Dataset entries
· · · · ·

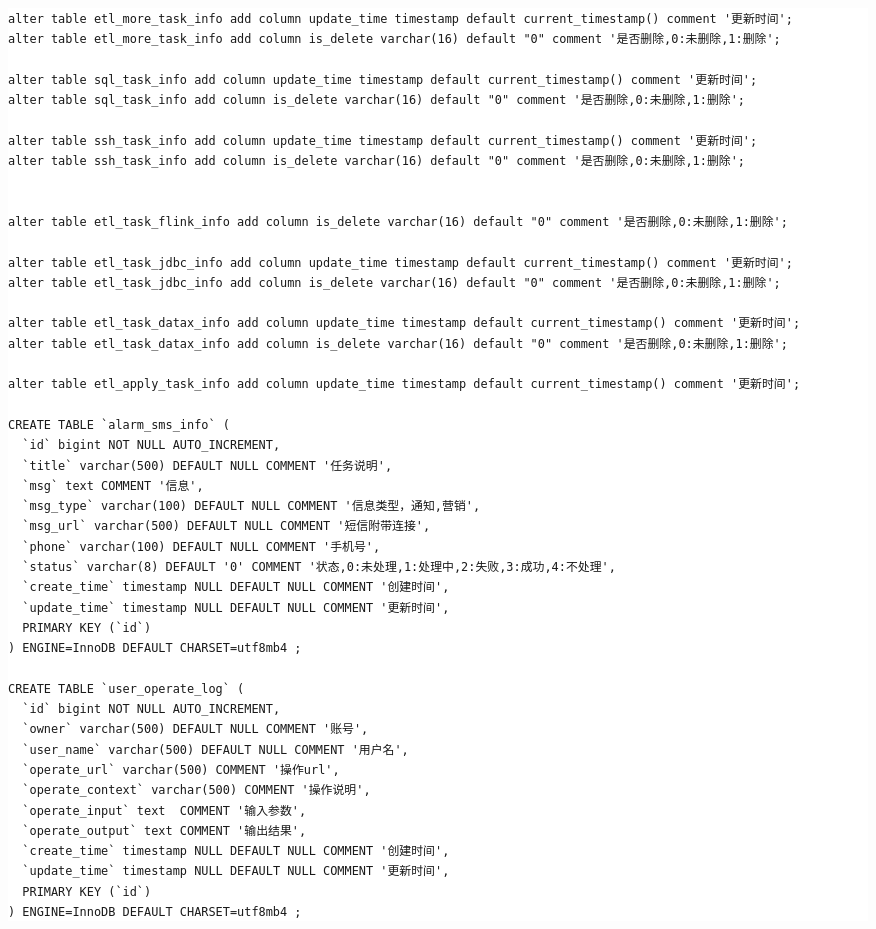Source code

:     alter table etl_more_task_info add column update_time timestamp default current_timestamp() comment '更新时间';
    alter table etl_more_task_info add column is_delete varchar(16) default "0" comment '是否删除,0:未删除,1:删除';
    
    alter table sql_task_info add column update_time timestamp default current_timestamp() comment '更新时间';
    alter table sql_task_info add column is_delete varchar(16) default "0" comment '是否删除,0:未删除,1:删除';
    
    alter table ssh_task_info add column update_time timestamp default current_timestamp() comment '更新时间';
    alter table ssh_task_info add column is_delete varchar(16) default "0" comment '是否删除,0:未删除,1:删除';
    
    
    alter table etl_task_flink_info add column is_delete varchar(16) default "0" comment '是否删除,0:未删除,1:删除';
    
    alter table etl_task_jdbc_info add column update_time timestamp default current_timestamp() comment '更新时间';
    alter table etl_task_jdbc_info add column is_delete varchar(16) default "0" comment '是否删除,0:未删除,1:删除';
    
    alter table etl_task_datax_info add column update_time timestamp default current_timestamp() comment '更新时间';
    alter table etl_task_datax_info add column is_delete varchar(16) default "0" comment '是否删除,0:未删除,1:删除';
    
    alter table etl_apply_task_info add column update_time timestamp default current_timestamp() comment '更新时间';
    
    CREATE TABLE `alarm_sms_info` (
      `id` bigint NOT NULL AUTO_INCREMENT,
      `title` varchar(500) DEFAULT NULL COMMENT '任务说明',
      `msg` text COMMENT '信息',
      `msg_type` varchar(100) DEFAULT NULL COMMENT '信息类型，通知,营销',
      `msg_url` varchar(500) DEFAULT NULL COMMENT '短信附带连接',
      `phone` varchar(100) DEFAULT NULL COMMENT '手机号',
      `status` varchar(8) DEFAULT '0' COMMENT '状态,0:未处理,1:处理中,2:失败,3:成功,4:不处理',
      `create_time` timestamp NULL DEFAULT NULL COMMENT '创建时间',
      `update_time` timestamp NULL DEFAULT NULL COMMENT '更新时间',
      PRIMARY KEY (`id`)
    ) ENGINE=InnoDB DEFAULT CHARSET=utf8mb4 ;
    
    CREATE TABLE `user_operate_log` (
      `id` bigint NOT NULL AUTO_INCREMENT,
      `owner` varchar(500) DEFAULT NULL COMMENT '账号',
      `user_name` varchar(500) DEFAULT NULL COMMENT '用户名',
      `operate_url` varchar(500) COMMENT '操作url',
      `operate_context` varchar(500) COMMENT '操作说明',
      `operate_input` text  COMMENT '输入参数',
      `operate_output` text COMMENT '输出结果',
      `create_time` timestamp NULL DEFAULT NULL COMMENT '创建时间',
      `update_time` timestamp NULL DEFAULT NULL COMMENT '更新时间',
      PRIMARY KEY (`id`)
    ) ENGINE=InnoDB DEFAULT CHARSET=utf8mb4 ;
  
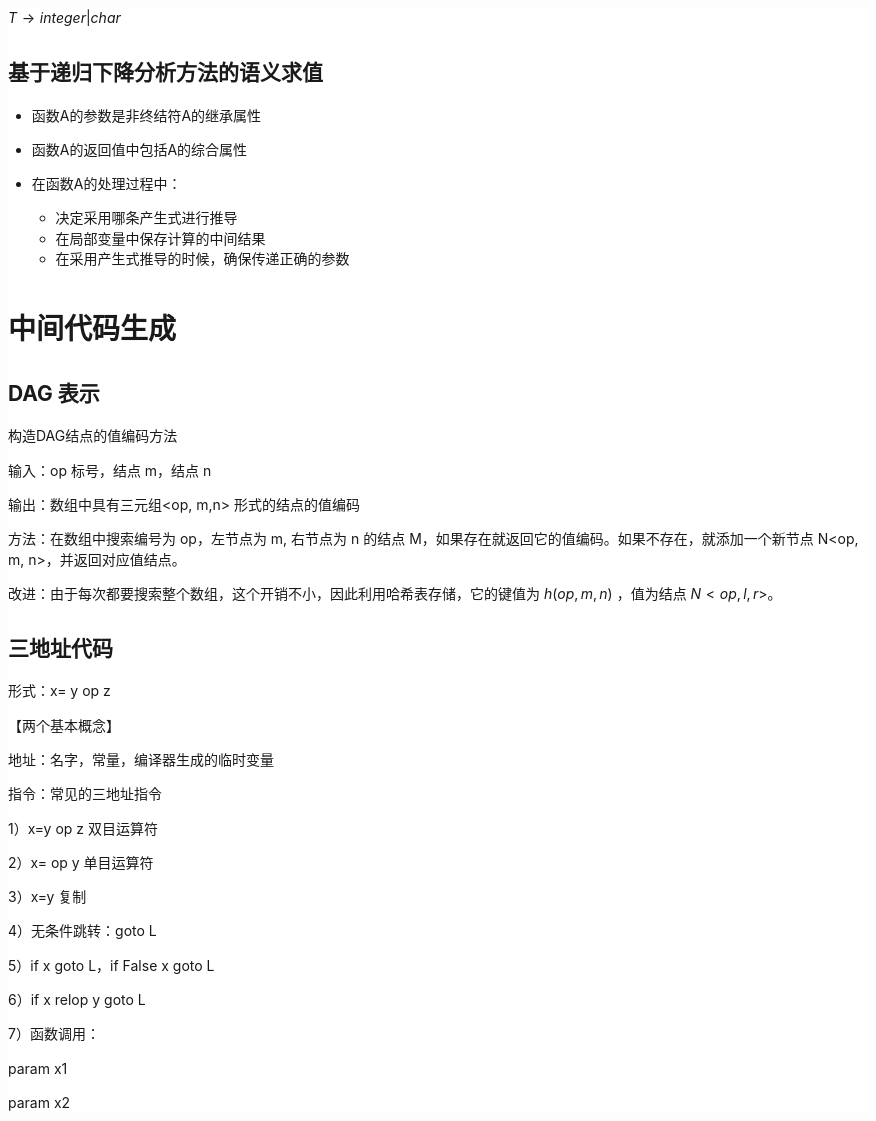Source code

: $T → integer | char$



## 基于递归下降分析方法的语义求值

- 函数A的参数是非终结符A的继承属性
- 函数A的返回值中包括A的综合属性
- 在函数A的处理过程中：

	- 决定采用哪条产生式进行推导
	- 在局部变量中保存计算的中间结果
	- 在采用产生式推导的时候，确保传递正确的参数



# 中间代码生成

## DAG 表示

构造DAG结点的值编码方法



输入：op 标号，结点 m，结点 n

输出：数组中具有三元组<op, m,n> 形式的结点的值编码

方法：在数组中搜索编号为 op，左节点为 m, 右节点为 n 的结点 M，如果存在就返回它的值编码。如果不存在，就添加一个新节点 N<op, m, n>，并返回对应值结点。



改进：由于每次都要搜索整个数组，这个开销不小，因此利用哈希表存储，它的键值为 $h(op,m,n)$ ，值为结点 $N<op,l,r>$。

## 三地址代码

形式：x= y op z

【两个基本概念】

地址：名字，常量，编译器生成的临时变量

指令：常见的三地址指令

1）x=y op z 双目运算符

2）x= op y 单目运算符

3）x=y 复制

4）无条件跳转：goto L

5）if x goto L，if False x goto L

6）if x relop y goto L

7）函数调用：

param x1

param x2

· · · · ·

WHAT THIS TASK INVOLVES
Quote the data above from the line containing "alter table etl_more_task_info add column is_delete" to the line containing "alter table etl_task_datax_info add column update_time", inclusive, and stop.

EXERCISE RESULT
    alter table etl_more_task_info add column is_delete varchar(16) default "0" comment '是否删除,0:未删除,1:删除';
    
    alter table sql_task_info add column update_time timestamp default current_timestamp() comment '更新时间';
    alter table sql_task_info add column is_delete varchar(16) default "0" comment '是否删除,0:未删除,1:删除';
    
    alter table ssh_task_info add column update_time timestamp default current_timestamp() comment '更新时间';
    alter table ssh_task_info add column is_delete varchar(16) default "0" comment '是否删除,0:未删除,1:删除';
    
    
    alter table etl_task_flink_info add column is_delete varchar(16) default "0" comment '是否删除,0:未删除,1:删除';
    
    alter table etl_task_jdbc_info add column update_time timestamp default current_timestamp() comment '更新时间';
    alter table etl_task_jdbc_info add column is_delete varchar(16) default "0" comment '是否删除,0:未删除,1:删除';
    
    alter table etl_task_datax_info add column update_time timestamp default current_timestamp() comment '更新时间';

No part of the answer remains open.